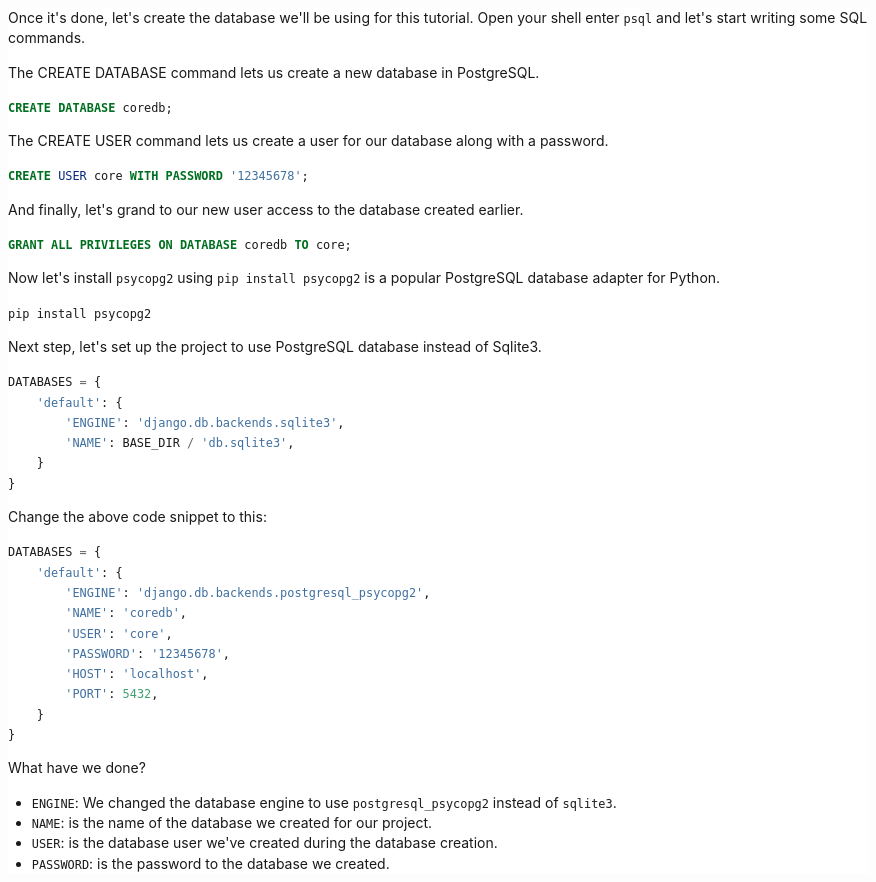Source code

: Once it's done, let's create the database we'll be using for this tutorial. Open your shell enter `psql` and let's start writing some SQL commands.

The CREATE DATABASE command lets us create a new database in PostgreSQL. 

```SQL
CREATE DATABASE coredb;
```

The CREATE USER command lets us create a user for our database along with a password.

```SQL
CREATE USER core WITH PASSWORD '12345678';
```
And finally, let's grand to our new user access to the database created earlier.

```SQL
GRANT ALL PRIVILEGES ON DATABASE coredb TO core;
```

Now let's install `psycopg2` using `pip install psycopg2` is a popular PostgreSQL database adapter for Python.

```
pip install psycopg2
```

Next step, let's set up the project to use PostgreSQL database instead of Sqlite3. 

```python
DATABASES = {
    'default': {
        'ENGINE': 'django.db.backends.sqlite3',
        'NAME': BASE_DIR / 'db.sqlite3',
    }
}
```

Change the above code snippet to this:

```python
DATABASES = {
    'default': {
        'ENGINE': 'django.db.backends.postgresql_psycopg2',
        'NAME': 'coredb',
        'USER': 'core',
        'PASSWORD': '12345678',
        'HOST': 'localhost',
        'PORT': 5432,
    }
}

```
What have we done? 

- `ENGINE`: We changed the database engine to use `postgresql_psycopg2` instead of `sqlite3`. 
- `NAME`: is the name of the database we created for our project. 
- `USER`: is the database user we've created during the database creation. 
- `PASSWORD`: is the password to the database we created. 
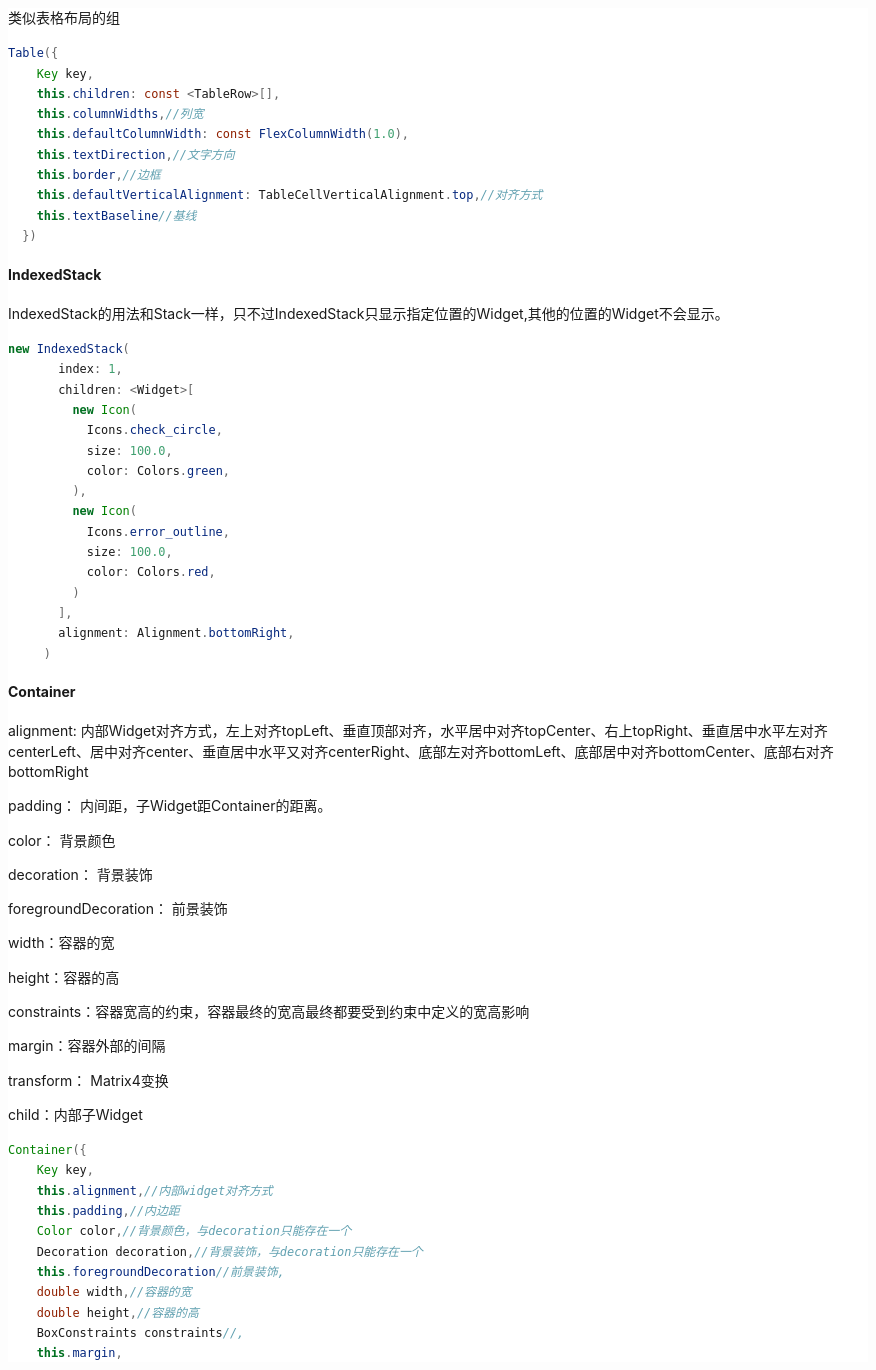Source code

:类似表格布局的组
```java
Table({
    Key key,
    this.children: const <TableRow>[],
    this.columnWidths,//列宽
    this.defaultColumnWidth: const FlexColumnWidth(1.0),
    this.textDirection,//文字方向
    this.border,//边框
    this.defaultVerticalAlignment: TableCellVerticalAlignment.top,//对齐方式
    this.textBaseline//基线
  })
```
#### IndexedStack
IndexedStack的用法和Stack一样，只不过IndexedStack只显示指定位置的Widget,其他的位置的Widget不会显示。
```java
new IndexedStack(
       index: 1,
       children: <Widget>[
         new Icon(
           Icons.check_circle,
           size: 100.0,
           color: Colors.green,
         ),
         new Icon(
           Icons.error_outline,
           size: 100.0,
           color: Colors.red,
         )
       ],
       alignment: Alignment.bottomRight,
     )
```
#### Container
alignment: 内部Widget对齐方式，左上对齐topLeft、垂直顶部对齐，水平居中对齐topCenter、右上topRight、垂直居中水平左对齐centerLeft、居中对齐center、垂直居中水平又对齐centerRight、底部左对齐bottomLeft、底部居中对齐bottomCenter、底部右对齐bottomRight

padding： 内间距，子Widget距Container的距离。

color： 背景颜色

decoration： 背景装饰

foregroundDecoration： 前景装饰

width：容器的宽

height：容器的高

constraints：容器宽高的约束，容器最终的宽高最终都要受到约束中定义的宽高影响

margin：容器外部的间隔

transform： Matrix4变换

child：内部子Widget
```java
Container({
   	Key key,
   	this.alignment,//内部widget对齐方式
    this.padding,//内边距
   	Color color,//背景颜色，与decoration只能存在一个
    Decoration decoration,//背景装饰，与decoration只能存在一个
    this.foregroundDecoration//前景装饰,
    double width,//容器的宽
   	double height,//容器的高
   	BoxConstraints constraints//,
   	this.margin,
```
==================================================
### [Task objective]
Please give the data again unaltered, leaving out any images.

### [Answer below]
Source code

: Once it's done, let's create the database we'll be using for this tutorial. Open your shell enter `psql` and let's start writing some SQL commands.

The CREATE DATABASE command lets us create a new database in PostgreSQL. 

```SQL
CREATE DATABASE coredb;
```

The CREATE USER command lets us create a user for our database along with a password.

```SQL
CREATE USER core WITH PASSWORD '12345678';
```
And finally, let's grand to our new user access to the database created earlier.

```SQL
GRANT ALL PRIVILEGES ON DATABASE coredb TO core;
```

Now let's install `psycopg2` using `pip install psycopg2` is a popular PostgreSQL database adapter for Python.

```
pip install psycopg2
```

Next step, let's set up the project to use PostgreSQL database instead of Sqlite3. 

```python
DATABASES = {
    'default': {
        'ENGINE': 'django.db.backends.sqlite3',
        'NAME': BASE_DIR / 'db.sqlite3',
    }
}
```

Change the above code snippet to this:

```python
DATABASES = {
    'default': {
        'ENGINE': 'django.db.backends.postgresql_psycopg2',
        'NAME': 'coredb',
        'USER': 'core',
        'PASSWORD': '12345678',
        'HOST': 'localhost',
        'PORT': 5432,
    }
}

```
What have we done? 

- `ENGINE`: We changed the database engine to use `postgresql_psycopg2` instead of `sqlite3`. 
- `NAME`: is the name of the database we created for our project. 
- `USER`: is the database user we've created during the database creation. 
- `PASSWORD`: is the password to the database we created. 
Source code

:类似表格布局的组
```java
Table({
    Key key,
    this.children: const <TableRow>[],
    this.columnWidths,//列宽
    this.defaultColumnWidth: const FlexColumnWidth(1.0),
    this.textDirection,//文字方向
    this.border,//边框
    this.defaultVerticalAlignment: TableCellVerticalAlignment.top,//对齐方式
    this.textBaseline//基线
  })
```
#### IndexedStack
IndexedStack的用法和Stack一样，只不过IndexedStack只显示指定位置的Widget,其他的位置的Widget不会显示。
```java
new IndexedStack(
       index: 1,
       children: <Widget>[
         new Icon(
           Icons.check_circle,
           size: 100.0,
           color: Colors.green,
         ),
         new Icon(
           Icons.error_outline,
           size: 100.0,
           color: Colors.red,
         )
       ],
       alignment: Alignment.bottomRight,
     )
```
#### Container
alignment: 内部Widget对齐方式，左上对齐topLeft、垂直顶部对齐，水平居中对齐topCenter、右上topRight、垂直居中水平左对齐centerLeft、居中对齐center、垂直居中水平又对齐centerRight、底部左对齐bottomLeft、底部居中对齐bottomCenter、底部右对齐bottomRight

padding： 内间距，子Widget距Container的距离。

color： 背景颜色

decoration： 背景装饰

foregroundDecoration： 前景装饰

width：容器的宽

height：容器的高

constraints：容器宽高的约束，容器最终的宽高最终都要受到约束中定义的宽高影响

margin：容器外部的间隔

transform： Matrix4变换

child：内部子Widget
```java
Container({
   	Key key,
   	this.alignment,//内部widget对齐方式
    this.padding,//内边距
   	Color color,//背景颜色，与decoration只能存在一个
    Decoration decoration,//背景装饰，与decoration只能存在一个
    this.foregroundDecoration//前景装饰,
    double width,//容器的宽
   	double height,//容器的高
   	BoxConstraints constraints//,
   	this.margin,
```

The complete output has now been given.